» **Testo**
------------

I legati, importunati da due parti, col
conseglio de' piú restretti, con loro risolverono dare conto a Roma et aspettar
risposta. Il pontefice rimesse alla congregazione, dove immediate fu veduto a
che tendesse la pretensione de' vescovi, cioè a farsi ciascuno d'essi tanti
papi nelle diocesi loro: perché, quando fosse levato il privilegio e
l'essenzione pontificia et ogni uno dependesse da loro e nissuno dal papa,
immediate cesserebbe ogni raggione d'andare a Roma. Consideravano da tempo
antichissimo aver i pontefici romani avuto per principale arcano di conservar
il primato, datogli da Cristo, d'essimere i vescovi dagli arcivescovi, gli
abbati da' vescovi, e cosí avere persone obligate a defenderlo. Essere cosa
chiara che dopo l'anno 600 il primato della Sede apostolica è stata sostenuto
da' monachi benedittini essenti, e poi dalle congregazioni di Clugní e Cistercio
et altre monacali, sino che Dio eccitò gli ordini mendicanti, da' quali è stato
sostenuto sino a quell'ora; onde, tor via i privilegii di quelli, essere
direttamente oppugnar il ponteficato e non quegl'ordini; il levare l'essenzioni
esser una manifesta depressione della corte romana, perché non averebbe mezi di
tenere tra' termini un vescovo che s'inalzasse troppo; però esser il papa e la
corte da mera necessità constretti a sostentare le cause de' frati. Ma per fare
le cose con suavità, considerarono anco esser necessario tener questa raggione
in secreto, e fu deliberato di rispondere a' legati che onninamente
conservassero lo stato de' regolari e procurassero di fermare i vescovi col
metter inanzi il numero eccessivo de' frati et il credito che appresso la plebe
hanno, e consegliargli a prendere temperamento e non causare un scisma col
troppo volere. Essere ben giusto che ricevino qualche sodisfazzione, ma si
contentassero anco di darla, e quando si verrà al ristretto concedessero ogni
cosa quanto a questori, ma quanto a' frati nissuna cosa si facesse senza
participarla a' generali; et a' vescovi fosse data sodisfazzione che in
essistenza non levi i privilegii. L'istesso facessero delle università, essendo
necessario avere queste e quelli per dependenti dal papa, e non da vescovi.

------------

» **Dati forniti**
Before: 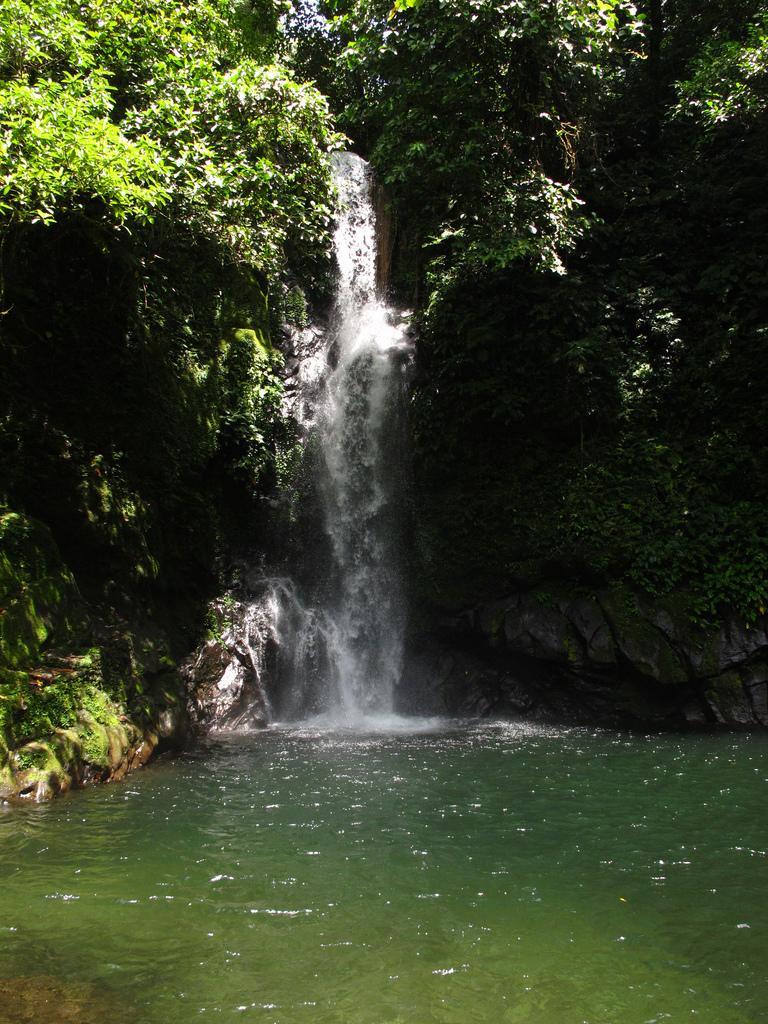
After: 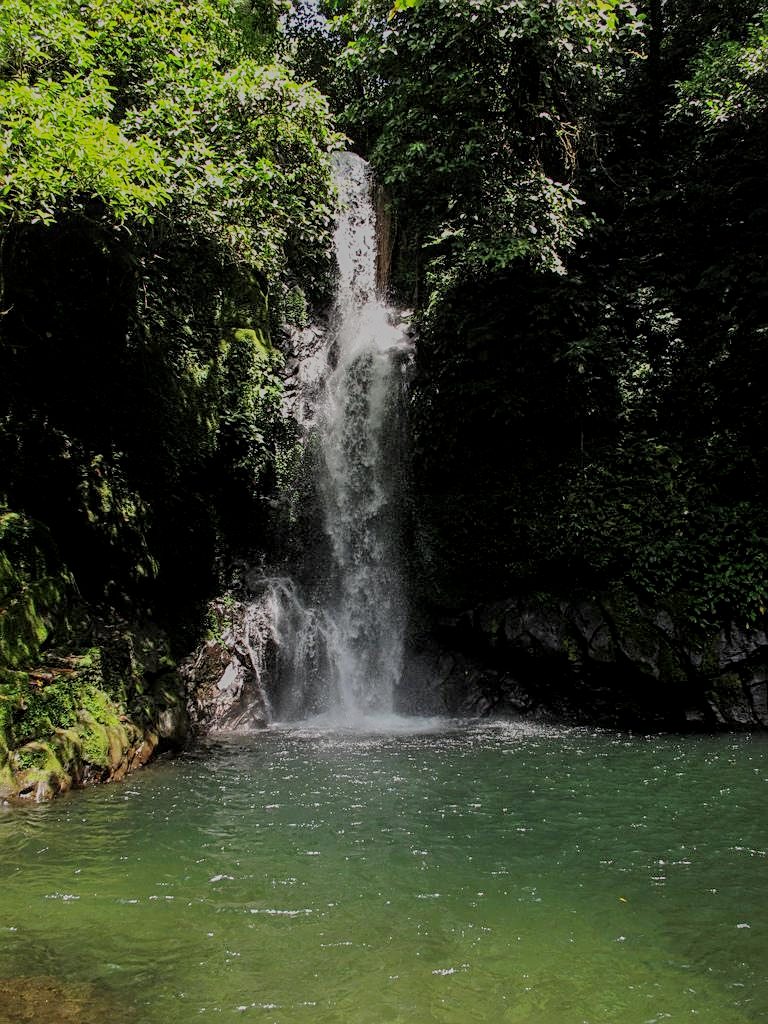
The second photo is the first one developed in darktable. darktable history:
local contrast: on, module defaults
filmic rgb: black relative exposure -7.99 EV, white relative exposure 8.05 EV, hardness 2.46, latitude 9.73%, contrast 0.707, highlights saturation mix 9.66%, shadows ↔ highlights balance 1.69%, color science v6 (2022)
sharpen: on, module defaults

------------

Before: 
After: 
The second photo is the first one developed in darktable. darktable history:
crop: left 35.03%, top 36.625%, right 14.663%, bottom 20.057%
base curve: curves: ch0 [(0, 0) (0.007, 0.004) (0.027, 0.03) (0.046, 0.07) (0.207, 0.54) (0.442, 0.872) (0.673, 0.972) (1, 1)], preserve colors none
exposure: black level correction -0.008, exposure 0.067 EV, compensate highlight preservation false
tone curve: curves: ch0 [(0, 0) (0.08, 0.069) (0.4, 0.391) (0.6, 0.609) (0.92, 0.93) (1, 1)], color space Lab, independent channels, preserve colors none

------------

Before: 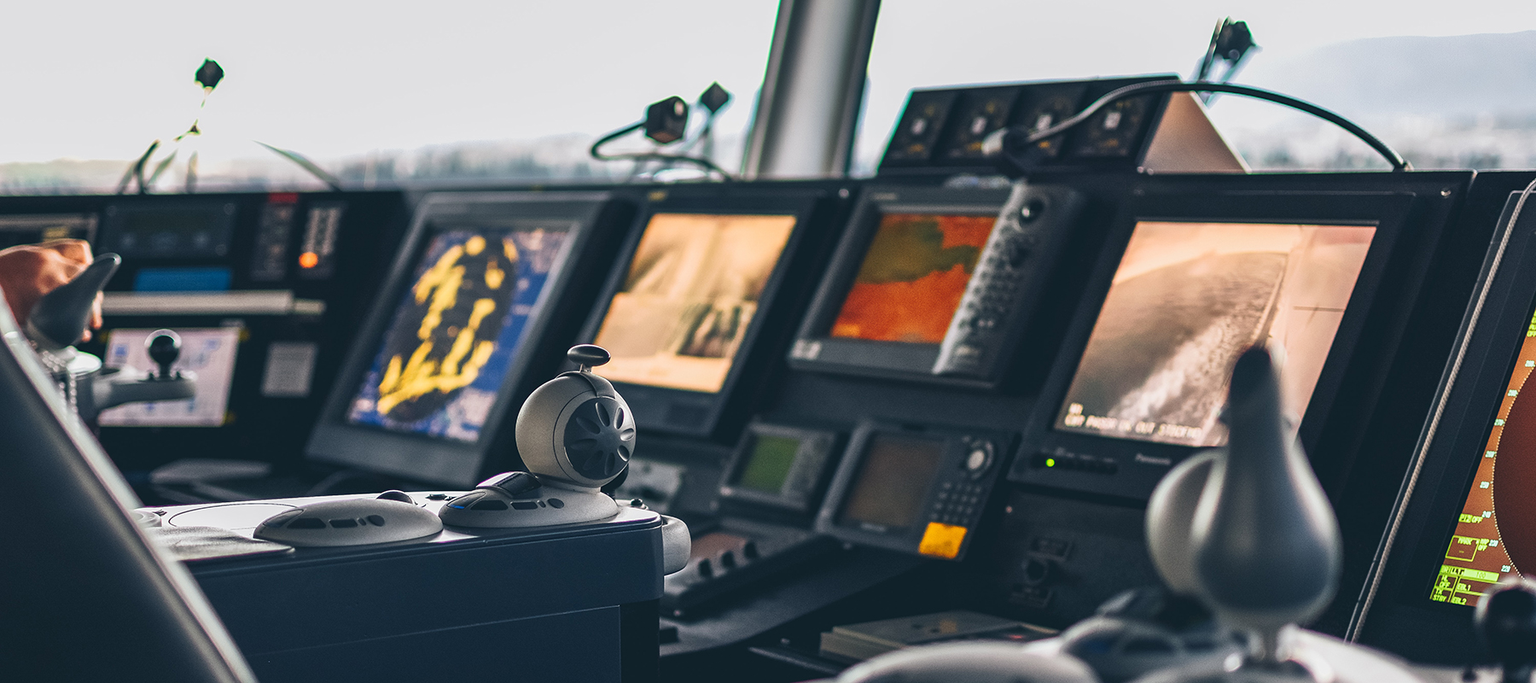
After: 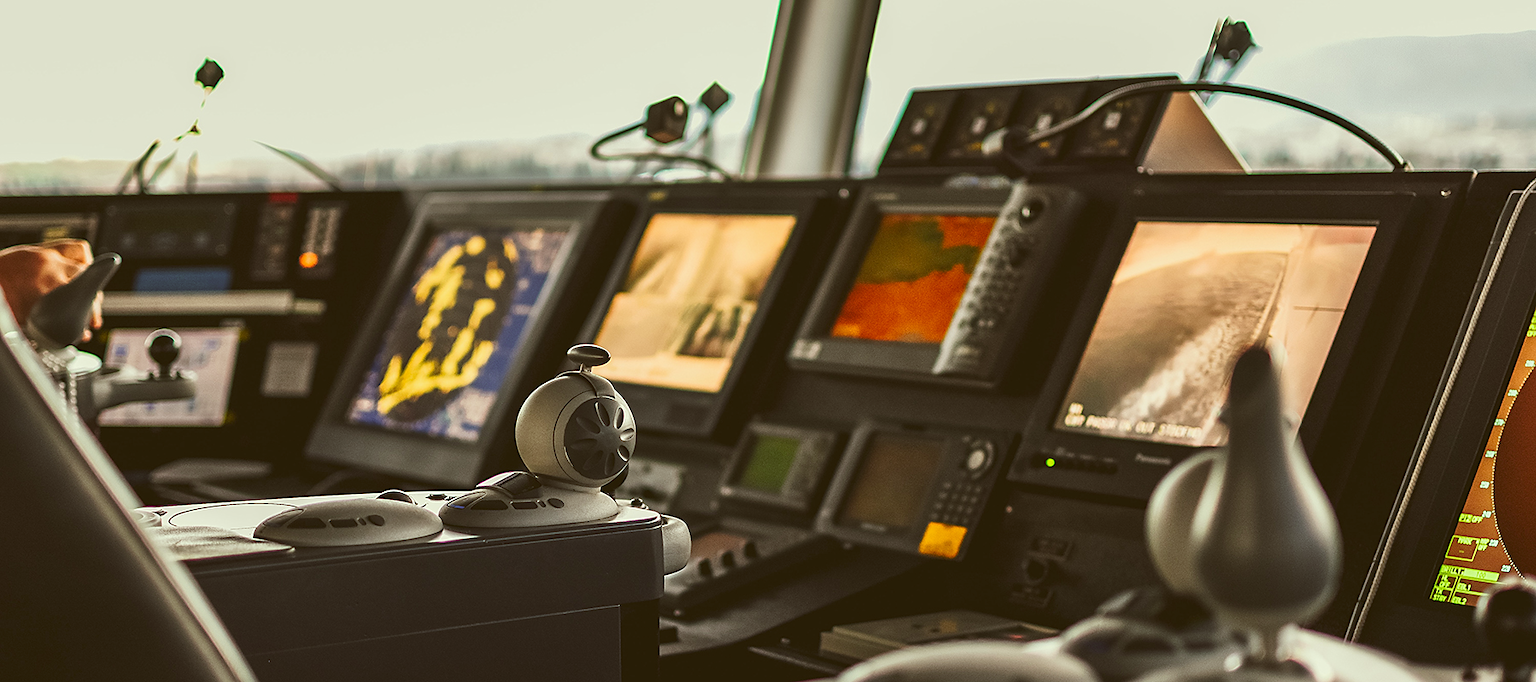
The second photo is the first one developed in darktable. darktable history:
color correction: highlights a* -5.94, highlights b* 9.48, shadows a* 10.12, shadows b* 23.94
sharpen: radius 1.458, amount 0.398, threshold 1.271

------------

» **Compito richiesto**
Nel testo, che cosa risolvono di fare i legati, importunati da due parti, con il consiglio dei più ristretti?

» **Il risultato**
Risolvono di dare conto a Roma e di aspettare risposta.